Offizielle Antwort von JPMorgan
Según EFE, eine Sprecherin von JPMorgan Chase antwortete in einer Erklärung: „Obwohl wir bedauern, dass Präsident Trump uns verklagt hat, sind wir der Meinung, dass die Klage unbegründet ist. Wir respektieren das Recht von Präsident Trump, uns zu verklagen, und unser Recht, uns zu verteidigen; dafür sind die Gerichte da.“
Die Bank erklärte zudem, dass sie keine Konten aus politischen oder religiösen Gründen schließt, sondern wenn sie der Meinung ist, dass die Beziehung zu einem Kunden rechtliche oder regulatorische Risiken für das Unternehmen darstellen könnte.
„Wir bedauern, dass wir dies tun müssen“, sagte die Sprecherin, „aber oft zwingen uns die Regeln und regulatorischen Erwartungen dazu, schwierige Entscheidungen zu treffen. Wir haben sowohl diese Verwaltung als auch die vorherigen darum gebeten, die Vorschriften zu ändern, die uns in diese Position bringen.“
Die Sprecherin fügte hinzu, dass die Institution die Bemühungen der Verwaltung unterstützt, um zu verhindern, dass der Bankensektor als politisches Werkzeug eingesetzt wird.
Kontext und Motivationen von Trump
Trump hatte die Klage bereits am vergangenen Samstag über Truth Social angekündigt, wo er behauptete, dass JPMorgan seine Konten nach den Unruhen vom 6. Januar geschlossen oder eingeschränkt hatte und dies auf ungerechtfertigte und unangemessene Weise geschah.

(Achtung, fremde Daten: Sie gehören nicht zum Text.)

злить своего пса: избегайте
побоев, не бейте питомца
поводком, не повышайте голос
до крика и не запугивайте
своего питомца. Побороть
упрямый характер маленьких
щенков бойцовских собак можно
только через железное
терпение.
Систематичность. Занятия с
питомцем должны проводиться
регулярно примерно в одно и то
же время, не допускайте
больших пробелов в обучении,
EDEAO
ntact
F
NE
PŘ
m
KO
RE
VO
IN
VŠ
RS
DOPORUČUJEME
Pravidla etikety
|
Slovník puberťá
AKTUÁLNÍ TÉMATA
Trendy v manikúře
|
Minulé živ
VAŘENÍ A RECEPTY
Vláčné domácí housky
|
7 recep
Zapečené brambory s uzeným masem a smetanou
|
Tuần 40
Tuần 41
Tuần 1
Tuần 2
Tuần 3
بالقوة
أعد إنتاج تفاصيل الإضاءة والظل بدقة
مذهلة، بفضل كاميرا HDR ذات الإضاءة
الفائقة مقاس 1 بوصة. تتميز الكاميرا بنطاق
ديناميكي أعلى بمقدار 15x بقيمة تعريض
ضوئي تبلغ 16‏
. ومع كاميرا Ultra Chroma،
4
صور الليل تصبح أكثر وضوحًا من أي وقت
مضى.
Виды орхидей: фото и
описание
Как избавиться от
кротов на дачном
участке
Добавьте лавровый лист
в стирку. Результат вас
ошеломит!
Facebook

In demselben Beitrag hat Trump auch die New York Times angegriffen, weil sie ihm — ohne Überprüfung — ein angebliches Angebot an den Chef von JPMorgan, Jamie Dimon, anvertraut hat, die Federal Reserve zu leiten oder Finanzminister zu werden. Er bezeichnete diese Berichte als „völlig falsch“ und kritisierte die Faktenüberprüfung des Mediums.
Er betonte, dass die Protestaktion am 6. Januar „für die Protestierenden richtig war“ und kritisierte die Mechanismen, die seiner Meinung nach eingesetzt werden, um ihn ungerechtfertigt aus dem Finanzsystem zu drängen.

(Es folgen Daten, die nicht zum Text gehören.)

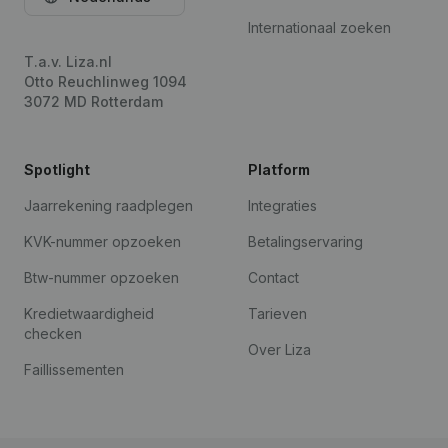
Internationaal zoeken
T.a.v. Liza.nl
Otto Reuchlinweg 1094
3072 MD Rotterdam
Spotlight
Platform
Jaarrekening raadplegen
Integraties
KVK-nummer opzoeken
Betalingservaring
Btw-nummer opzoeken
Contact
Kredietwaardigheid
Tarieven
checken
Over Liza
Faillissementen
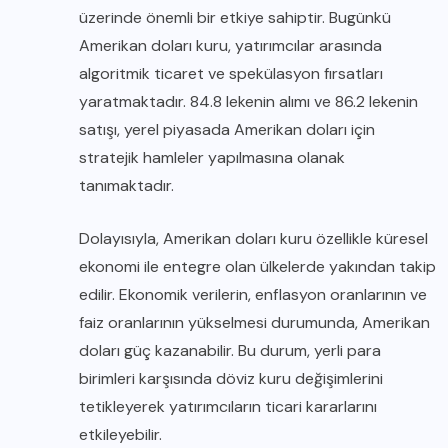
üzerinde önemli bir etkiye sahiptir. Bugünkü
Amerikan doları kuru, yatırımcılar arasında
algoritmik ticaret ve spekülasyon fırsatları
yaratmaktadır. 84.8 lekenin alımı ve 86.2 lekenin
satışı, yerel piyasada Amerikan doları için
stratejik hamleler yapılmasına olanak
tanımaktadır.
Dolayısıyla, Amerikan doları kuru özellikle küresel
ekonomi ile entegre olan ülkelerde yakından takip
edilir. Ekonomik verilerin, enflasyon oranlarının ve
faiz oranlarının yükselmesi durumunda, Amerikan
doları güç kazanabilir. Bu durum, yerli para
birimleri karşısında döviz kuru değişimlerini
tetikleyerek yatırımcıların ticari kararlarını
etkileyebilir.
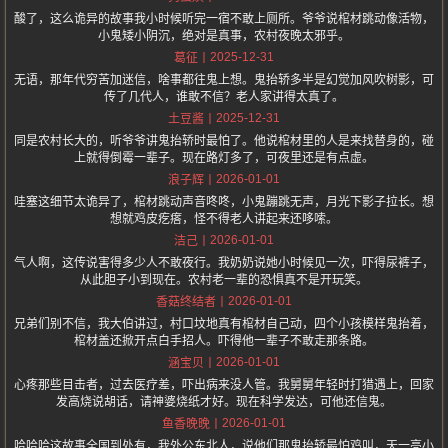
酸了，这么诡异的故事我小时候听完一宿不敢上厕所。爷爷说棺材跳动像活物，
小鬼矮小阴沉，绝对是真事，农村夜晚太邪乎。
2025-12-31
葛征
无语，那年代穷苦加迷信，啥事都往鬼上想。鬼抬轿多半是幻觉加风吹树影，可
传了几代人，谁敢不信？老人家讲得太真了。
2025-12-31
土豆酱
同是农村长大的，听爷爷讲鬼抬轿时最怕了。他说棺材里的人是来找替身的，碰
上就得倒霉一辈子。现在路灯多了，可夜里还是有点虚。
2026-01-01
浪子辉
哇塞这细节太诡异了，棺材跳动声音咚咚，小鬼蹦跳无声，月光下影子拉长。想
想就鸡皮疙瘩，怪不得老人讲起来还哆嗦。
2026-01-01
洁己
气人啊，这传说害得多少人不敢夜行。我奶奶说她小时候见一次，吓得尿裤子，
从此胆子小到现在。农村老一辈的恐惧真不是开玩笑。
2026-01-01
香菇终结者
兄弟们别不信，我大伯讲过，村口坟地真有棺材自己动，四个小孩模样鬼抬着，
棺材盖还掀开点白手招人。吓得他一辈子不敢走那条路。
2026-01-01
涵宝贝
心疼那些目击者，过去医疗差，吓出病来没人管。我舅舅年轻时打猎遇上，回家
发高烧说胡话，请神婆烧纸才好。现在科学发达，可他还信鬼。
2026-01-01
鱼香晚晚
哈哈哈这故事全国到处有，我外公东北人，说他们那鬼抬轿最怕鸡叫，天一亮小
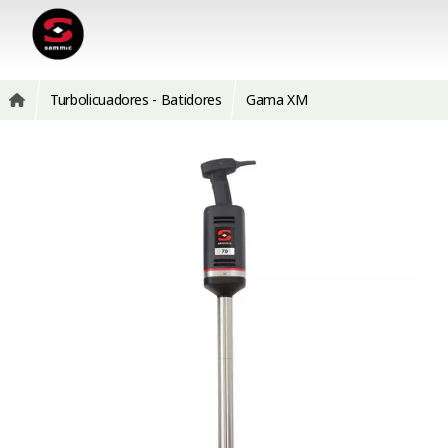
Turbolicuadores - Batidores
Gama XM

Der Mittelpunkt des Streits
Die Klage von Trump fordert nicht nur Schadensersatz, sondern zielt darauf ab, einen Präzedenzfall für den vertraglichen Schutz von Personen und Unternehmen gegenüber Unternehmensentscheidungen zu schaffen, die politischen Motiven zugeschrieben werden.
Von der gegenüberliegenden Seite erwarten juristische Experten, dass die Verteidigung von JPMorgan argumentieren wird, dass die Entscheidungen über die Schließung von Konten auf strengen regulatorischen Rahmenbedingungen basieren, die über direkte politische Einflüsse hinausgehen.
Der Streit liegt nun in den Händen der Gerichte in Florida, wo entschieden wird, ob die von Trump behauptete Ausschluss eine rechtliche Verletzung darstellt oder ob die Finanzinstitutionen im Gegenteil die Ermessensfreiheit haben, Beziehungen zu beenden, wann immer sie dies für ihr Risikomanagement für notwendig erachten.